Anak-anak di sekolah-sekolah mereka disiapkan menjadi penakluk masa depan. Bukan sekedar penyintas.
Mereka dari awal disiapkan untuk ikut berimajinasi tentang masa depan seperti apa yang mereka lihat melalui mata mereka yang masih polos dan jernih dari apriori.
Vincent misalnya, dalam usia masih sangat muda sudah menjadi co-author sebuah buku antologi cerpen yang ia tulis dalam bahasa Inggris.
Setiap tahun ia menjadi langganan juara di sekolahnya.

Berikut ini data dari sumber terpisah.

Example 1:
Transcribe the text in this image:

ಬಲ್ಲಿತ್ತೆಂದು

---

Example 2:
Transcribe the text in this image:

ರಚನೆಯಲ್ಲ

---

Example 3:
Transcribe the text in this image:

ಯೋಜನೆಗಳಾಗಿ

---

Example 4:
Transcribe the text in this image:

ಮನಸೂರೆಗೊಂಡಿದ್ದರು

Begitu pula Steven, di sekolahnya kawasan Tangerang Selatan, ia menjadi salah satu lulusan terbaik. Tak beda jauh dengan Albert yang berasal dari Jakarta.

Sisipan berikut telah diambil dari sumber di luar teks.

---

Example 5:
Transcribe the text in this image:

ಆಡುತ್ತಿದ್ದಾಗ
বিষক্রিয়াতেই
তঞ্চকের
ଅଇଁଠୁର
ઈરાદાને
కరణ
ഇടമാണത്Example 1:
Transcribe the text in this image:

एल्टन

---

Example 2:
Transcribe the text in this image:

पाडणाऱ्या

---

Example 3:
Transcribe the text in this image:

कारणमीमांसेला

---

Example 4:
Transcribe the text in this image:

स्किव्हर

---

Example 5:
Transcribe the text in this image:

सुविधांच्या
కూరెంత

Mereka bertiga sudah diseleksi oleh alam untuk menjadi benih yang ditabur pemerintah Singapura melalui MOE untuk melebur bersama anak-anak lokal di sana dan turut berimajinasi dunia seperti apa yang diinginkan dunia di masa mendatang?
Tidakkah kita di sini menginginkan hal yang sama?
Di bilangan Tangerang Selatan saya sering melewati gerbang sebuah sekolah yang sangat besar dengan tulisan, "Educatio Puerilis Renovatio Mundi Est" yang kira-kira artinya seperti ini: Pendidikan bagi anak-anak muda (bisa) mengubah dunia.
Saya sangat suka motto ini.
Untuk mengubah dunia, kita harus didik dan latih anak-anak muda kita. Merekalah masa depan dunia, sebagaimana dua puluh atau tiga puluh tahun lalu kita adalah masa depan dunia bagi orang tua-orang tua kita.
Pendidikan hafalan memang tidak bisa dihilangkan. Beberapa ilmu sains menuntut beberapa macam hafalan, seperti menghafal rumus hitungan atau tabel periodik kimia.
Namun memaksakan pelajaran hafalan untuk sekedar hafal tak akan efektif mentransformasi dunia.
Hafalan dengan tujuan seperti ini, kita tak butuhkan lagi. Anak-anak muda di Singapura tak ditanya dalam ulangan di kelas mereka soal tanggal berapa Lee Kuan Yew meninggal.
Mereka akan ditanya siapakah Lee Kuan Yew itu dan mengapa ia penting bagi sejarah bangsa dan negara Singapura? Hmm, saya bahkan tidak ingat tanggal berapa nenek saya meninggal, padahal beliau sangat penting dalam kehidupan saya.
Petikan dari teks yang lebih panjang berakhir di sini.